**EXERCISE DESCRIPTION**
Repeat the entries below exactly as they appear, with no pictures.

--- RECORDS TO PROCESS Enclosed Below ---

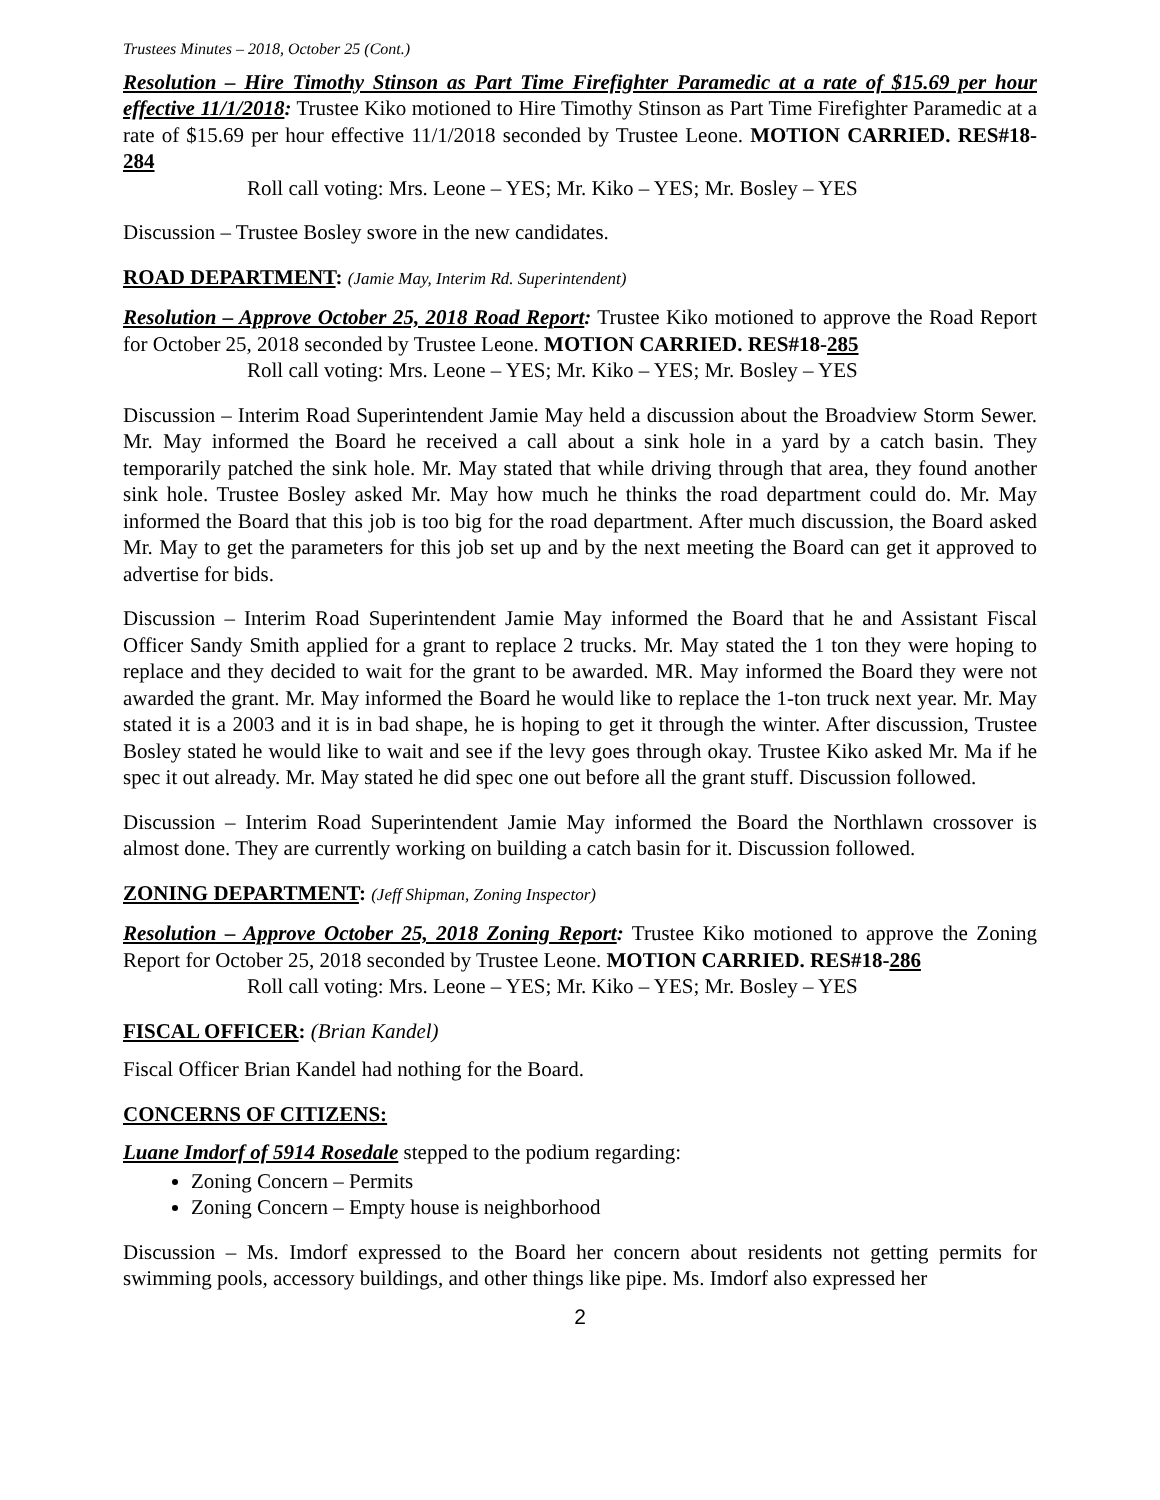Trustees Minutes – 2018, October 25 (Cont.)
Resolution – Hire Timothy Stinson as Part Time Firefighter Paramedic at a rate of $15.69 per hour effective 11/1/2018: Trustee Kiko motioned to Hire Timothy Stinson as Part Time Firefighter Paramedic at a rate of $15.69 per hour effective 11/1/2018 seconded by Trustee Leone. MOTION CARRIED. RES#18-284
Roll call voting: Mrs. Leone – YES; Mr. Kiko – YES; Mr. Bosley – YES
Discussion – Trustee Bosley swore in the new candidates.
ROAD DEPARTMENT: (Jamie May, Interim Rd. Superintendent)
Resolution – Approve October 25, 2018 Road Report: Trustee Kiko motioned to approve the Road Report for October 25, 2018 seconded by Trustee Leone. MOTION CARRIED. RES#18-285
Roll call voting: Mrs. Leone – YES; Mr. Kiko – YES; Mr. Bosley – YES
Discussion – Interim Road Superintendent Jamie May held a discussion about the Broadview Storm Sewer. Mr. May informed the Board he received a call about a sink hole in a yard by a catch basin. They temporarily patched the sink hole. Mr. May stated that while driving through that area, they found another sink hole. Trustee Bosley asked Mr. May how much he thinks the road department could do. Mr. May informed the Board that this job is too big for the road department. After much discussion, the Board asked Mr. May to get the parameters for this job set up and by the next meeting the Board can get it approved to advertise for bids.
Discussion – Interim Road Superintendent Jamie May informed the Board that he and Assistant Fiscal Officer Sandy Smith applied for a grant to replace 2 trucks. Mr. May stated the 1 ton they were hoping to replace and they decided to wait for the grant to be awarded. MR. May informed the Board they were not awarded the grant. Mr. May informed the Board he would like to replace the 1-ton truck next year. Mr. May stated it is a 2003 and it is in bad shape, he is hoping to get it through the winter. After discussion, Trustee Bosley stated he would like to wait and see if the levy goes through okay. Trustee Kiko asked Mr. Ma if he spec it out already. Mr. May stated he did spec one out before all the grant stuff. Discussion followed.
Discussion – Interim Road Superintendent Jamie May informed the Board the Northlawn crossover is almost done. They are currently working on building a catch basin for it. Discussion followed.
ZONING DEPARTMENT: (Jeff Shipman, Zoning Inspector)
Resolution – Approve October 25, 2018 Zoning Report: Trustee Kiko motioned to approve the Zoning Report for October 25, 2018 seconded by Trustee Leone. MOTION CARRIED. RES#18-286
Roll call voting: Mrs. Leone – YES; Mr. Kiko – YES; Mr. Bosley – YES
FISCAL OFFICER: (Brian Kandel)
Fiscal Officer Brian Kandel had nothing for the Board.
CONCERNS OF CITIZENS:
Luane Imdorf of 5914 Rosedale stepped to the podium regarding:
Zoning Concern – Permits
Zoning Concern – Empty house is neighborhood
Discussion – Ms. Imdorf expressed to the Board her concern about residents not getting permits for swimming pools, accessory buildings, and other things like pipe. Ms. Imdorf also expressed her
2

--- End of Enclosed RECORDS TO PROCESS ---

**OUTPUT FOR THIS EXERCISE**
Trustees Minutes – 2018, October 25 (Cont.)
Resolution – Hire Timothy Stinson as Part Time Firefighter Paramedic at a rate of $15.69 per hour effective 11/1/2018: Trustee Kiko motioned to Hire Timothy Stinson as Part Time Firefighter Paramedic at a rate of $15.69 per hour effective 11/1/2018 seconded by Trustee Leone. MOTION CARRIED. RES#18-284
Roll call voting: Mrs. Leone – YES; Mr. Kiko – YES; Mr. Bosley – YES
Discussion – Trustee Bosley swore in the new candidates.
ROAD DEPARTMENT: (Jamie May, Interim Rd. Superintendent)
Resolution – Approve October 25, 2018 Road Report: Trustee Kiko motioned to approve the Road Report for October 25, 2018 seconded by Trustee Leone. MOTION CARRIED. RES#18-285
Roll call voting: Mrs. Leone – YES; Mr. Kiko – YES; Mr. Bosley – YES
Discussion – Interim Road Superintendent Jamie May held a discussion about the Broadview Storm Sewer. Mr. May informed the Board he received a call about a sink hole in a yard by a catch basin. They temporarily patched the sink hole. Mr. May stated that while driving through that area, they found another sink hole. Trustee Bosley asked Mr. May how much he thinks the road department could do. Mr. May informed the Board that this job is too big for the road department. After much discussion, the Board asked Mr. May to get the parameters for this job set up and by the next meeting the Board can get it approved to advertise for bids.
Discussion – Interim Road Superintendent Jamie May informed the Board that he and Assistant Fiscal Officer Sandy Smith applied for a grant to replace 2 trucks. Mr. May stated the 1 ton they were hoping to replace and they decided to wait for the grant to be awarded. MR. May informed the Board they were not awarded the grant. Mr. May informed the Board he would like to replace the 1-ton truck next year. Mr. May stated it is a 2003 and it is in bad shape, he is hoping to get it through the winter. After discussion, Trustee Bosley stated he would like to wait and see if the levy goes through okay. Trustee Kiko asked Mr. Ma if he spec it out already. Mr. May stated he did spec one out before all the grant stuff. Discussion followed.
Discussion – Interim Road Superintendent Jamie May informed the Board the Northlawn crossover is almost done. They are currently working on building a catch basin for it. Discussion followed.
ZONING DEPARTMENT: (Jeff Shipman, Zoning Inspector)
Resolution – Approve October 25, 2018 Zoning Report: Trustee Kiko motioned to approve the Zoning Report for October 25, 2018 seconded by Trustee Leone. MOTION CARRIED. RES#18-286
Roll call voting: Mrs. Leone – YES; Mr. Kiko – YES; Mr. Bosley – YES
FISCAL OFFICER: (Brian Kandel)
Fiscal Officer Brian Kandel had nothing for the Board.
CONCERNS OF CITIZENS:
Luane Imdorf of 5914 Rosedale stepped to the podium regarding:
Zoning Concern – Permits
Zoning Concern – Empty house is neighborhood
Discussion – Ms. Imdorf expressed to the Board her concern about residents not getting permits for swimming pools, accessory buildings, and other things like pipe. Ms. Imdorf also expressed her
2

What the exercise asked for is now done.